= East Welega Zone =

Zone in Oromia Region of Ethiopia

Map of the regions and zones of Ethiopia

East Welega (Wallagga Bahaa) is one of the zones in the central Oromia Region of Ethiopia. This administrative division acquired its name from the former province of Welega. Towns and cities in this zone include Nekemte.

East Welega is bounded on the southwest by Illubabor, on the west by the Didessa River which separates it from West Welega, on the northwest and north by the Benishangul-Gumuz Region, on the northeast by Horo Guduru Welega Zone, on the east by West Shewa, and on the southeast by the Gibe River which separates it from Jimma. The highest point in this zone is Mount Garochan (3,276 m).

The Central Statistical Agency (CSA) reported that 40,606 tons of coffee were produced in West and East Welega combined in the year ending in 2005, based on inspection records from the Ethiopian Coffee and Tea authority. This represents 35.3% of the Region's output and 17.9% of Ethiopia's total output.

== Demographics ==
Based on the 2007 Census conducted by the CSA, this Zone has a total population of 1,213,503, of whom 606,379 are men and 607,124 women; with an area of 12,579.77 square kilometers, East Welega has a population density of 96.46. While 162,854 or 7.72% are urban inhabitants, a further 28 persons are pastoralists. A total of 255,534 households were counted in this Zone, which results in an average of 4.75 persons to a household, and 246,680 housing units. The two largest ethnic groups reported in East Welega were the Oromo (87.74%) and the Amhara (10.89%); all other ethnic groups made up 1.37% of the population. Oromo was spoken as a first language by 88.13% and 10.85% spoke Amharic; the remaining 1.02% spoke all other primary languages reported. The majority of the inhabitants professed Protestantism, with 48.42% of the population having reported they practiced that belief, while 37.04% of the population practiced Ethiopian Orthodox Christianity and 12.09% were Muslim.

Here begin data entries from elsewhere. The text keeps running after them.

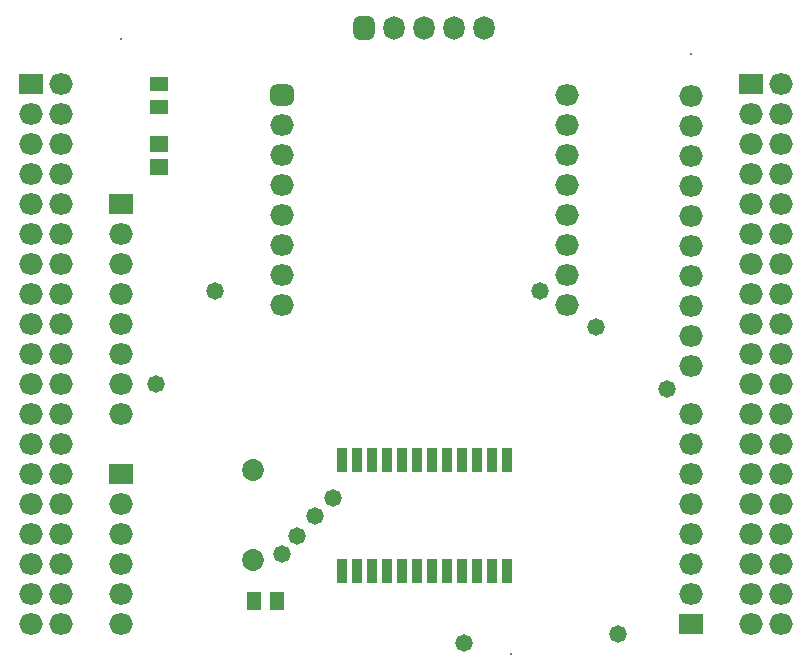
<source format=gts>
G04*
G04 #@! TF.GenerationSoftware,Altium Limited,Altium Designer,18.1.6 (161)*
G04*
G04 Layer_Color=8388736*
%FSTAX24Y24*%
%MOIN*%
G70*
G01*
G75*
%ADD17R,0.0493X0.0611*%
%ADD18R,0.0611X0.0493*%
%ADD19R,0.0592X0.0552*%
%ADD20O,0.0789X0.0710*%
%ADD21R,0.0789X0.0710*%
%ADD22C,0.0080*%
G04:AMPARAMS|DCode=23|XSize=71mil|YSize=78.9mil|CornerRadius=19.7mil|HoleSize=0mil|Usage=FLASHONLY|Rotation=0.000|XOffset=0mil|YOffset=0mil|HoleType=Round|Shape=RoundedRectangle|*
%AMROUNDEDRECTD23*
21,1,0.0710,0.0394,0,0,0.0*
21,1,0.0315,0.0789,0,0,0.0*
1,1,0.0395,0.0157,-0.0197*
1,1,0.0395,-0.0157,-0.0197*
1,1,0.0395,-0.0157,0.0197*
1,1,0.0395,0.0157,0.0197*
%
%ADD23ROUNDEDRECTD23*%
%ADD24O,0.0710X0.0789*%
G04:AMPARAMS|DCode=25|XSize=71mil|YSize=78.9mil|CornerRadius=19.7mil|HoleSize=0mil|Usage=FLASHONLY|Rotation=270.000|XOffset=0mil|YOffset=0mil|HoleType=Round|Shape=RoundedRectangle|*
%AMROUNDEDRECTD25*
21,1,0.0710,0.0394,0,0,270.0*
21,1,0.0315,0.0789,0,0,270.0*
1,1,0.0395,-0.0197,-0.0157*
1,1,0.0395,-0.0197,0.0157*
1,1,0.0395,0.0197,0.0157*
1,1,0.0395,0.0197,-0.0157*
%
%ADD25ROUNDEDRECTD25*%
%ADD26O,0.0789X0.0710*%
%ADD27R,0.0336X0.0838*%
%ADD28C,0.0730*%
%ADD29C,0.0580*%
D17*
X038691Y021949D02*
D03*
X039459D02*
D03*
D18*
X035531Y038411D02*
D03*
Y039179D02*
D03*
D19*
Y036427D02*
D03*
Y037195D02*
D03*
D20*
X05328Y038795D02*
D03*
Y037795D02*
D03*
Y036795D02*
D03*
Y035795D02*
D03*
Y034795D02*
D03*
Y033795D02*
D03*
Y032795D02*
D03*
Y031795D02*
D03*
Y030795D02*
D03*
Y029795D02*
D03*
X05628Y039197D02*
D03*
X05528Y038197D02*
D03*
X05628D02*
D03*
X05528Y037197D02*
D03*
X05628D02*
D03*
X05528Y036197D02*
D03*
X05628D02*
D03*
X05528Y035197D02*
D03*
X05628D02*
D03*
X05528Y034197D02*
D03*
X05628D02*
D03*
X05528Y033197D02*
D03*
X05628D02*
D03*
X05528Y032197D02*
D03*
X05628D02*
D03*
X05528Y031197D02*
D03*
X05628D02*
D03*
X05528Y030197D02*
D03*
X05628D02*
D03*
X05528Y029197D02*
D03*
X05628D02*
D03*
X05528Y028197D02*
D03*
X05628D02*
D03*
X05528Y027197D02*
D03*
X05628D02*
D03*
X05528Y026197D02*
D03*
X05628D02*
D03*
X05528Y025197D02*
D03*
X05628D02*
D03*
X05528Y024197D02*
D03*
X05628D02*
D03*
X05528Y023197D02*
D03*
X05628D02*
D03*
X05528Y022197D02*
D03*
X05628D02*
D03*
X05528Y021197D02*
D03*
X05628D02*
D03*
X03228Y039197D02*
D03*
X03128Y038197D02*
D03*
X03228D02*
D03*
X03128Y037197D02*
D03*
X03228D02*
D03*
X03128Y036197D02*
D03*
X03228D02*
D03*
X03128Y035197D02*
D03*
X03228D02*
D03*
X03128Y034197D02*
D03*
X03228D02*
D03*
X03128Y033197D02*
D03*
X03228D02*
D03*
X03128Y032197D02*
D03*
X03228D02*
D03*
X03128Y031197D02*
D03*
X03228D02*
D03*
X03128Y030197D02*
D03*
X03228D02*
D03*
X03128Y029197D02*
D03*
X03228D02*
D03*
X03128Y028197D02*
D03*
X03228D02*
D03*
X03128Y027197D02*
D03*
X03228D02*
D03*
X03128Y026197D02*
D03*
X03228D02*
D03*
X03128Y025197D02*
D03*
X03228D02*
D03*
X03128Y024197D02*
D03*
X03228D02*
D03*
X03128Y023197D02*
D03*
X03228D02*
D03*
X03128Y022197D02*
D03*
X03228D02*
D03*
X03128Y021197D02*
D03*
X03228D02*
D03*
X03428Y025197D02*
D03*
Y024197D02*
D03*
Y023197D02*
D03*
Y022197D02*
D03*
Y021197D02*
D03*
Y028197D02*
D03*
Y029197D02*
D03*
Y030197D02*
D03*
Y031197D02*
D03*
Y032197D02*
D03*
Y033197D02*
D03*
Y034197D02*
D03*
X05328Y028197D02*
D03*
Y027197D02*
D03*
Y026197D02*
D03*
Y025197D02*
D03*
Y024197D02*
D03*
Y023197D02*
D03*
Y022197D02*
D03*
D21*
X05528Y039197D02*
D03*
X03128D02*
D03*
X03428Y026197D02*
D03*
Y035197D02*
D03*
X05328Y021197D02*
D03*
D22*
X03428Y040697D02*
D03*
X04728Y020197D02*
D03*
X05328Y040197D02*
D03*
D23*
X042374Y041043D02*
D03*
D24*
X043374D02*
D03*
X044374D02*
D03*
X045374D02*
D03*
X046374D02*
D03*
D25*
X039624Y038835D02*
D03*
D26*
Y037835D02*
D03*
Y036835D02*
D03*
Y035835D02*
D03*
Y034835D02*
D03*
Y033835D02*
D03*
Y032835D02*
D03*
Y031835D02*
D03*
X049124D02*
D03*
Y032835D02*
D03*
Y033835D02*
D03*
Y034835D02*
D03*
Y035835D02*
D03*
Y036835D02*
D03*
Y037835D02*
D03*
Y038835D02*
D03*
D27*
X047124Y026658D02*
D03*
X046624D02*
D03*
X046124D02*
D03*
X045624D02*
D03*
X045124D02*
D03*
X044624D02*
D03*
X044124D02*
D03*
X043624D02*
D03*
X043124D02*
D03*
X042624D02*
D03*
X042124D02*
D03*
X041624D02*
D03*
Y022948D02*
D03*
X042124D02*
D03*
X042624D02*
D03*
X043124D02*
D03*
X043624D02*
D03*
X044124D02*
D03*
X044624D02*
D03*
X045124D02*
D03*
X045624D02*
D03*
X046124D02*
D03*
X046624D02*
D03*
X047124D02*
D03*
D28*
X038681Y026327D02*
D03*
Y023327D02*
D03*
D29*
X052461Y029035D02*
D03*
X050098Y031102D02*
D03*
X048228Y032305D02*
D03*
X037402Y032283D02*
D03*
X039624Y023524D02*
D03*
X040748Y024803D02*
D03*
X041339Y025394D02*
D03*
X040157Y024114D02*
D03*
X050832Y020866D02*
D03*
X045696Y020571D02*
D03*
X035433Y029197D02*
D03*
M02*

</source>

The 1994 national census reported a total population for this Zone of 1,253,432 in 252,821 households, of whom 616,565 were men and 636,867 women; 138,736 or 11.07% of its population were urban dwellers at the time. The two largest ethnic groups reported in East Welega were the Oromo (88.5%), and the Amhara (10.47%); all other ethnic groups made up 1.03% of the population. Oromo was spoken as a first language by 89.37%, and 9.9% spoke Amharic; the remaining 0.73% spoke all other primary languages reported. The majority of the inhabitants professed Ethiopian Orthodox Christianity, with 61.74% of the population having reported they practiced that belief, while 16.44% of the population said they were Protestant, 12.44% held traditional beliefs, and 8.27% were Muslim.